I felt achingly sad for those days now. With Eloise’s death, that was all over. All that joy, that exuberance as you watch your children hold out the promise of eternal life – all snuffed out in an instant as your best friend, just forty-five years old, dies and shows you the true reality of your silly, ephemeral hopes for happiness, and the emptiness of what lies ahead for all of us. Oblivion. Darkness. That extraordinary god-like link with our children vanished in a moment, leaving them to their uncertain fate, alone and motherless.
And us, the mothers. What happens to us in the void? Do we stop caring, watching? Or do we suffer eternal grief as we see our children grow up without us, knowing that however well their lives turn out, they will never be the same? Never be as happy, as secure as they would have been if death had not cleaved us cruelly apart?

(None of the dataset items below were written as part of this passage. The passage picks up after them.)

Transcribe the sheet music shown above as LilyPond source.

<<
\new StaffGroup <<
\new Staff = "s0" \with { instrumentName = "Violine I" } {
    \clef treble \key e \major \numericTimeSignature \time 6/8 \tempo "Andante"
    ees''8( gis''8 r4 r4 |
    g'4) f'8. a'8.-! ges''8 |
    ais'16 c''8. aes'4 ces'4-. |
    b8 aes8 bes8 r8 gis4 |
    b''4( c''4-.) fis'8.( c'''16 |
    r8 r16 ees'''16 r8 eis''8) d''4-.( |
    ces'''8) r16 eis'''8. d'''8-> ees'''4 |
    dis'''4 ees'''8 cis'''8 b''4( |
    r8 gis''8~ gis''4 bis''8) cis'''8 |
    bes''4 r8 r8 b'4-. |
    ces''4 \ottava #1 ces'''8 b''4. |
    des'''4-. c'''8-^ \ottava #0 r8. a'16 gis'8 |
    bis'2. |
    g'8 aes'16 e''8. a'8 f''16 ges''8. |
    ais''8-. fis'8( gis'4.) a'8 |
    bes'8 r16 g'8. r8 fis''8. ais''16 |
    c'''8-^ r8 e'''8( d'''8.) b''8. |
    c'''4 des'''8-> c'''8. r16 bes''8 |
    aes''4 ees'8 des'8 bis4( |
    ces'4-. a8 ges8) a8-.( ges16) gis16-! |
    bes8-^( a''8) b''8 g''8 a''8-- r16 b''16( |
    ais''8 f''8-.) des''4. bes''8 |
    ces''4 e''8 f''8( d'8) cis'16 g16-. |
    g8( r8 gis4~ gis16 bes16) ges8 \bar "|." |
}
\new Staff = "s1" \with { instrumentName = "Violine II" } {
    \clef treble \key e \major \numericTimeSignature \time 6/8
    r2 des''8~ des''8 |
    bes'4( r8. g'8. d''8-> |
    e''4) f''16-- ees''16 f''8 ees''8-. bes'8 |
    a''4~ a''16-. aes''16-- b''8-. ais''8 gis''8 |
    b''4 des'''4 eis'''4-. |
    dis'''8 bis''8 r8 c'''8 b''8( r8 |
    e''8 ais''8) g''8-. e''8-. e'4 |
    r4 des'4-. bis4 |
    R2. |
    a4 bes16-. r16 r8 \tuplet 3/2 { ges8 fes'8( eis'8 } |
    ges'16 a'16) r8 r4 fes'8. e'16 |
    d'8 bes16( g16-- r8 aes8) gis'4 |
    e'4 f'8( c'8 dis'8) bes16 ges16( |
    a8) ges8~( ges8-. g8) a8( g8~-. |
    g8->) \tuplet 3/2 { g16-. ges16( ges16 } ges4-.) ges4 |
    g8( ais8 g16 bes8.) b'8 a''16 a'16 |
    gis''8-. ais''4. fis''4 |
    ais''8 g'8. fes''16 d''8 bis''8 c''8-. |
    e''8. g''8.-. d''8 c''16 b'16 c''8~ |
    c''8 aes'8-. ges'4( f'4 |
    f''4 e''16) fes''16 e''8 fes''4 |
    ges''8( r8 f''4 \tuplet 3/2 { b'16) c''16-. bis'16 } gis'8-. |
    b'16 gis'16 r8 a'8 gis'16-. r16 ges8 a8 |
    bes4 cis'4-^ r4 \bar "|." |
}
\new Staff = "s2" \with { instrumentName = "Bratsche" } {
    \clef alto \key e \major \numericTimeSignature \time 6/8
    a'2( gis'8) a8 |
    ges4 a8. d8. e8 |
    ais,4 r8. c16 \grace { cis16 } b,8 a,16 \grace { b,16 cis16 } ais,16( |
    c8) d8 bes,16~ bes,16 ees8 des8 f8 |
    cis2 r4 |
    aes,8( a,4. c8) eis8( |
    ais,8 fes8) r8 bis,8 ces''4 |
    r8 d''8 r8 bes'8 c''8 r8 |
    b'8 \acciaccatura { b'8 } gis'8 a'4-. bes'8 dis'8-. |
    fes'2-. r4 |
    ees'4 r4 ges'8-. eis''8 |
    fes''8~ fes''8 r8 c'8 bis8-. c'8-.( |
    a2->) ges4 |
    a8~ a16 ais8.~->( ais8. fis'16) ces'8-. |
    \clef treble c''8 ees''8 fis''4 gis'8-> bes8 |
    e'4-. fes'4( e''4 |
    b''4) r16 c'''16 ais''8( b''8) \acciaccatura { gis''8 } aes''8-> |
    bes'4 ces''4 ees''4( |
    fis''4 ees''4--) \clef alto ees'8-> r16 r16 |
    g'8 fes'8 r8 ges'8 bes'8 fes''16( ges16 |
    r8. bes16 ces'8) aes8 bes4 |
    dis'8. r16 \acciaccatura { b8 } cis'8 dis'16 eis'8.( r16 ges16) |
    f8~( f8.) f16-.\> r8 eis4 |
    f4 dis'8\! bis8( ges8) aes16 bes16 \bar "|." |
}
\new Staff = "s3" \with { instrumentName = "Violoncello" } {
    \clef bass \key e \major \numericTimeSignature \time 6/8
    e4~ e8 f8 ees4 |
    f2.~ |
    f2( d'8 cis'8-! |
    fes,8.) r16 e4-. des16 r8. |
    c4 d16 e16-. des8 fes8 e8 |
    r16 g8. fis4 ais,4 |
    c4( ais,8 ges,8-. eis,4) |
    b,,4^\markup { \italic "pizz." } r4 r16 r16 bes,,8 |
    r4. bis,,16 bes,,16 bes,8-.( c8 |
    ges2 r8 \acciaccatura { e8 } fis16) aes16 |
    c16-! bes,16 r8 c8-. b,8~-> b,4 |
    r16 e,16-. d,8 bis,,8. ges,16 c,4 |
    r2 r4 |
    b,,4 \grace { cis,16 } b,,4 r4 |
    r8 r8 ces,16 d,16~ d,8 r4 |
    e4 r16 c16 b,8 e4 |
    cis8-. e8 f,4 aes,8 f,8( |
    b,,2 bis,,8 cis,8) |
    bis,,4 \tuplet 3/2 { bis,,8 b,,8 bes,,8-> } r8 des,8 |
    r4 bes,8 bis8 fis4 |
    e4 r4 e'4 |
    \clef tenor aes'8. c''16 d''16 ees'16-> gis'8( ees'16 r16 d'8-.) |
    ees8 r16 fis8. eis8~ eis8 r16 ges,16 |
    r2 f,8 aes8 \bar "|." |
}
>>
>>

And that, I knew with absolute certainty, was how Eloise felt now. I shuddered. Something had shifted inside my head. I could feel myself hovering close to the dark pit of despair that had engulfed me during my breakdown. I must, must not let that happen to me again, I told myself.
The phone was ringing. I had fallen asleep. My head was muzzy, and I was tempted to let the call go unanswered, but as ever I envisaged disaster. What if Chris had had an accident? What if one of the children was ill or in trouble or down at the local police station accused of some teenage carnage? That’s the way you think when you’re a mother. So I staggered to the kitchen and picked up the receiver.
‘Hi, Mama.’ It was Eve. ‘I was just wondering – when are you coming home? I’ve just got back – it was brilliant, the whole trip, by the way – and I’ve spoken to Dad at the clinic. But why are you still in Cornwall? Dad says it’s because of Eloise, that you’re sad. Please don’t be sad, Mama. Come home and I’ll give you a big hug.’